Which leads to May 17th, 2014. Graduation day. Wow. A day that seemed as if it was always far in the distance, and there we sat, a family of five finally receiving the official document that we had all been on the journey for. The only thing I wish was different was that we could have all walked across the stage with him to show the audience ALL that he had accomplished in his time at Notre Dame. Sure, there were other parents receiving degrees that day, but it may sound greedy and selfish and braggy, but I feel that Brian received much more than a Ph.D. in Nuclear Physics that day. He received a Ph. D. in juggling it all and making a family in graduate school work while still being an outstanding student, parent and husband. He is beyond selfless and I could not ask for a better husband or father to my children. He sets such an amazing example for our three boys.

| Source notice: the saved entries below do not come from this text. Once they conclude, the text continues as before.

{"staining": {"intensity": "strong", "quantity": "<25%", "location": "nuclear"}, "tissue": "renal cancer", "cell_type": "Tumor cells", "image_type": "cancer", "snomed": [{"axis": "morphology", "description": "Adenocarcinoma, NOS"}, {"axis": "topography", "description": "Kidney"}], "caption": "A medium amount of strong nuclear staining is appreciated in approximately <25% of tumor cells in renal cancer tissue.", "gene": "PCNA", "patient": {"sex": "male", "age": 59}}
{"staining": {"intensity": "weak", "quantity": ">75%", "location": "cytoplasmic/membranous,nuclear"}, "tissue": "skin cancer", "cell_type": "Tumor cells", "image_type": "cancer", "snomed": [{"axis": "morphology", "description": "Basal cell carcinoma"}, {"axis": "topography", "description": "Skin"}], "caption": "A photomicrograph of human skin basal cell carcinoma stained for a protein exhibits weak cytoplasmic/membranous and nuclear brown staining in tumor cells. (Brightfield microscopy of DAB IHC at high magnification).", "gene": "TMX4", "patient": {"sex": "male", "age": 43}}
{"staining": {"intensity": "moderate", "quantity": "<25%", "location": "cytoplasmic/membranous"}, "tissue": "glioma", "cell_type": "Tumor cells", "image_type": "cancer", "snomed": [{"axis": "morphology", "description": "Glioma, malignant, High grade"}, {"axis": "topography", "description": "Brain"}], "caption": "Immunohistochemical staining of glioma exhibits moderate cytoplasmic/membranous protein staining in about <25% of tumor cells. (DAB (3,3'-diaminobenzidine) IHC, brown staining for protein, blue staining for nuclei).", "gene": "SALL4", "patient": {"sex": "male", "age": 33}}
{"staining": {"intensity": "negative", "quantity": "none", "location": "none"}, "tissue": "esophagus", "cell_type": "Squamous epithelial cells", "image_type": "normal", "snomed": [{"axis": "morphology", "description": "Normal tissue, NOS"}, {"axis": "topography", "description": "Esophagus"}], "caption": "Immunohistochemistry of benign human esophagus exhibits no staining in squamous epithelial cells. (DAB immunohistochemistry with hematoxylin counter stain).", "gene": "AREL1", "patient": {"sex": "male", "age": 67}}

My hopes for him are to take his chaotic, joyful, frustrating, humbling, stressful and unending graduate school experience, and become and advocate for future graduate students that have the desire to have a family during their prime reproductive grad school careers. To show it can be done. It takes diligence, and you struggle, but it can be done, and it is so worth it! I hope when he lands his permanent position, it is what he has worked so hard for and it is the position he desires most. I hope he is able to continue to be the best he can be both at home as a husband and father and within his career.
It's been quite the journey. As much of a pain in the ass that I have been for Brian at times, I am glad that I have been able to be along for the ride. I feel that it makes our relationship stronger by having experienced everything together. There are no words to describe just how proud I am of him.
I love you Bri! YOU DID IT!!! WE DID IT!!!! WE ARE ND!!!